Corporate governance and financial performance of manufacturing companies in Indonesia
Keywords:
Corporate governance, agency theory, financial performance, return on assets, fixed effect modelAbstract
This study aims to provide empirical evidence on the effect of corporate governance mechanisms, proxied by board size, independent commissioners, family connections, and audit committees, on corporate financial performance, as measured by Return on Assets (ROA). The population of this study comprises manufacturing companies listed on the Indonesia Stock Exchange during the 2021–2024 period. Using a purposive sampling technique, 195 firm-year observations were selected. Data were analyzed using panel data regression with the Fixed Effect Model (FEM) employing Stata version 17. The findings reveal that board size, independent commissioners, family connections, and audit committees all have a positive and statistically significant effect on financial performance.
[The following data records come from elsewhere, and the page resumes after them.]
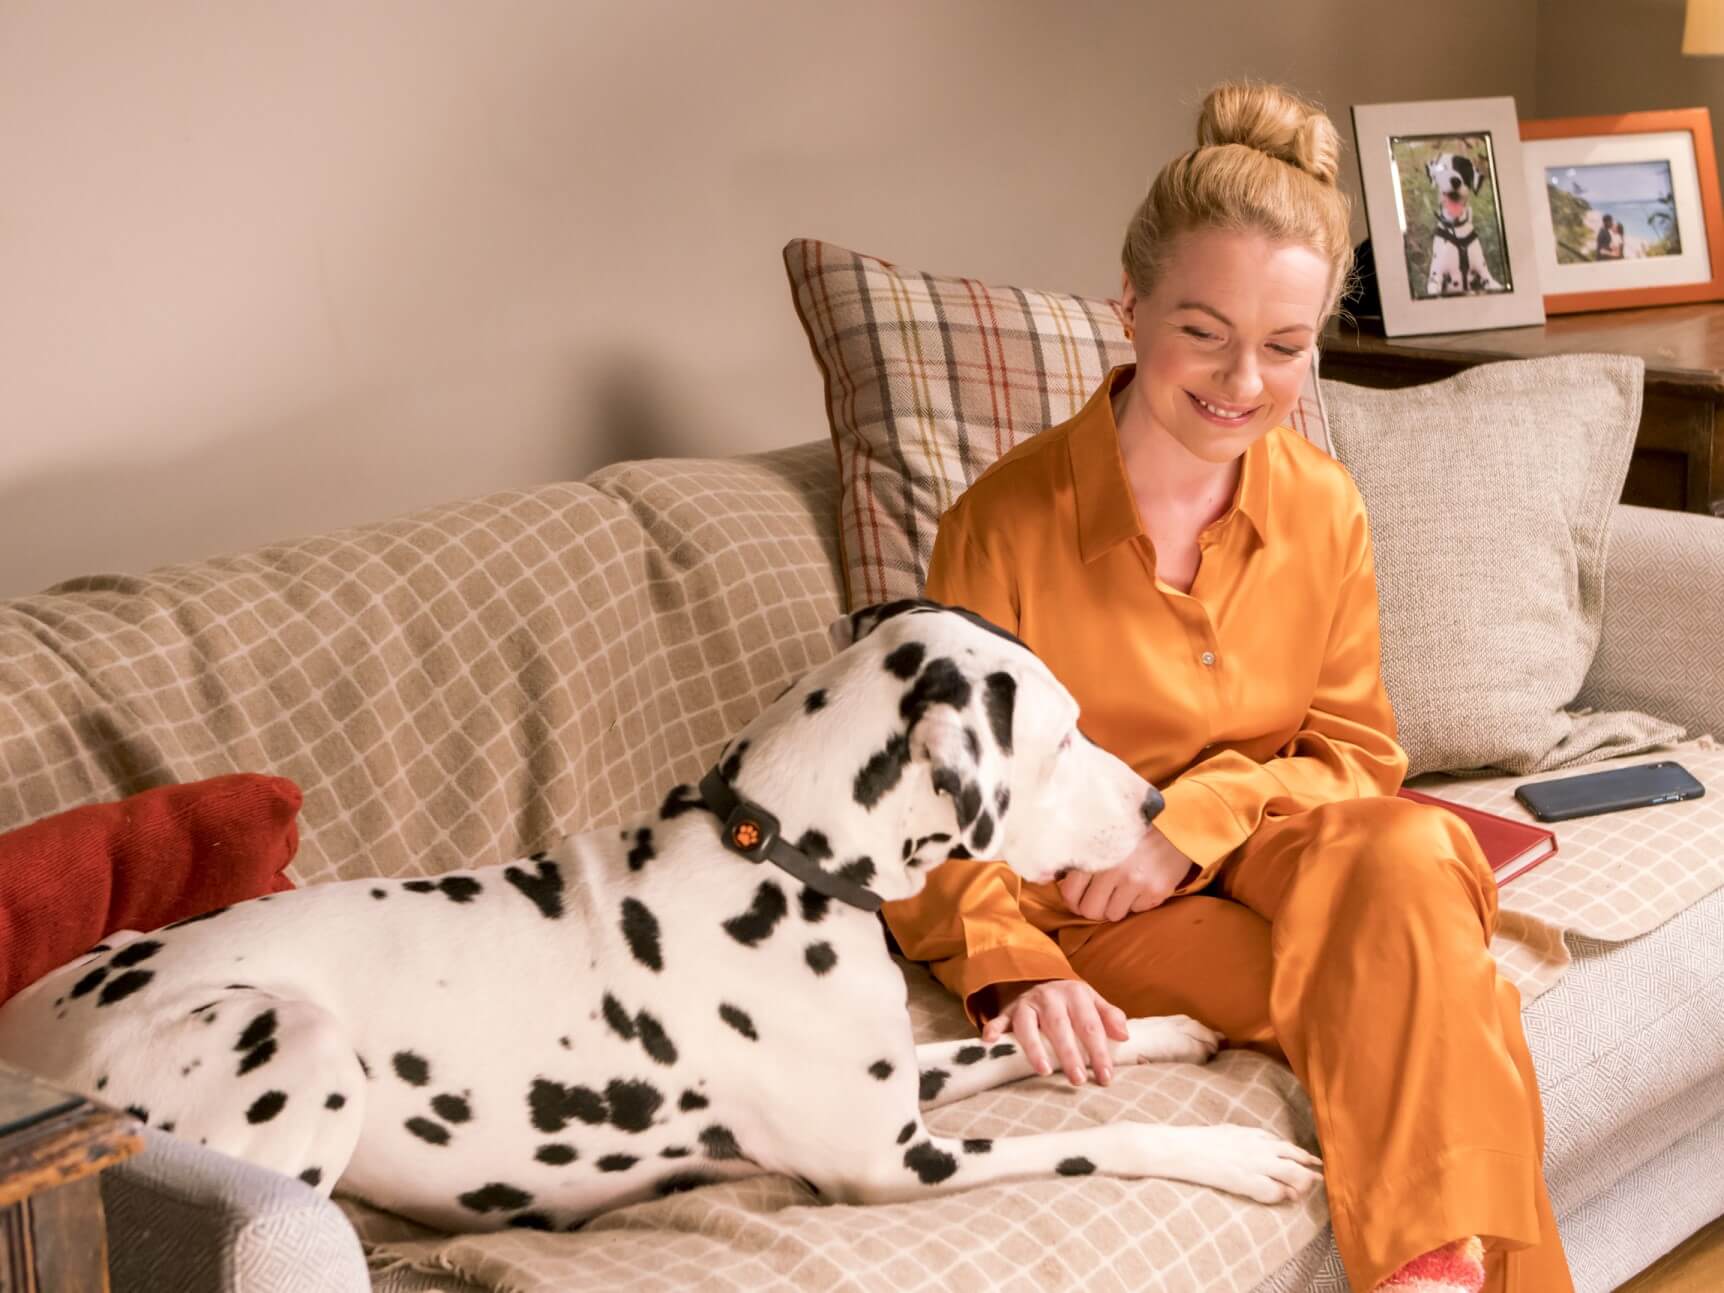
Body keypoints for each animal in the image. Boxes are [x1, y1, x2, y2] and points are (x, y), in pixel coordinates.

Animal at [0, 603, 1317, 1241]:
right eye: (1060, 738)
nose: (1154, 804)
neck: (781, 862)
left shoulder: (899, 1082)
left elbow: (1007, 1042)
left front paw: (1157, 1030)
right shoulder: (891, 1164)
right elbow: (1113, 1139)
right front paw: (1229, 1153)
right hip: (297, 1046)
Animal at [1420, 151, 1503, 296]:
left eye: (1464, 170)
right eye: (1444, 167)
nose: (1455, 181)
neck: (1457, 230)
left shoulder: (1485, 276)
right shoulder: (1436, 278)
These results suggest that robust internal governance mechanisms are effective in mitigating agency costs and enhancing corporate performance. Furthermore, the findings support the Alignment Effect perspective, indicating that family-connected boards can optimize the utilization of corporate assets and align managerial interests with those of shareholders. The study provides important implications for both corporate managers and regulators. Manufacturing firms are encouraged to maintain and strengthen governance structures to improve organizational performance, while regulators are expected to enhance substantive supervision regarding the implementation of good corporate governance practices.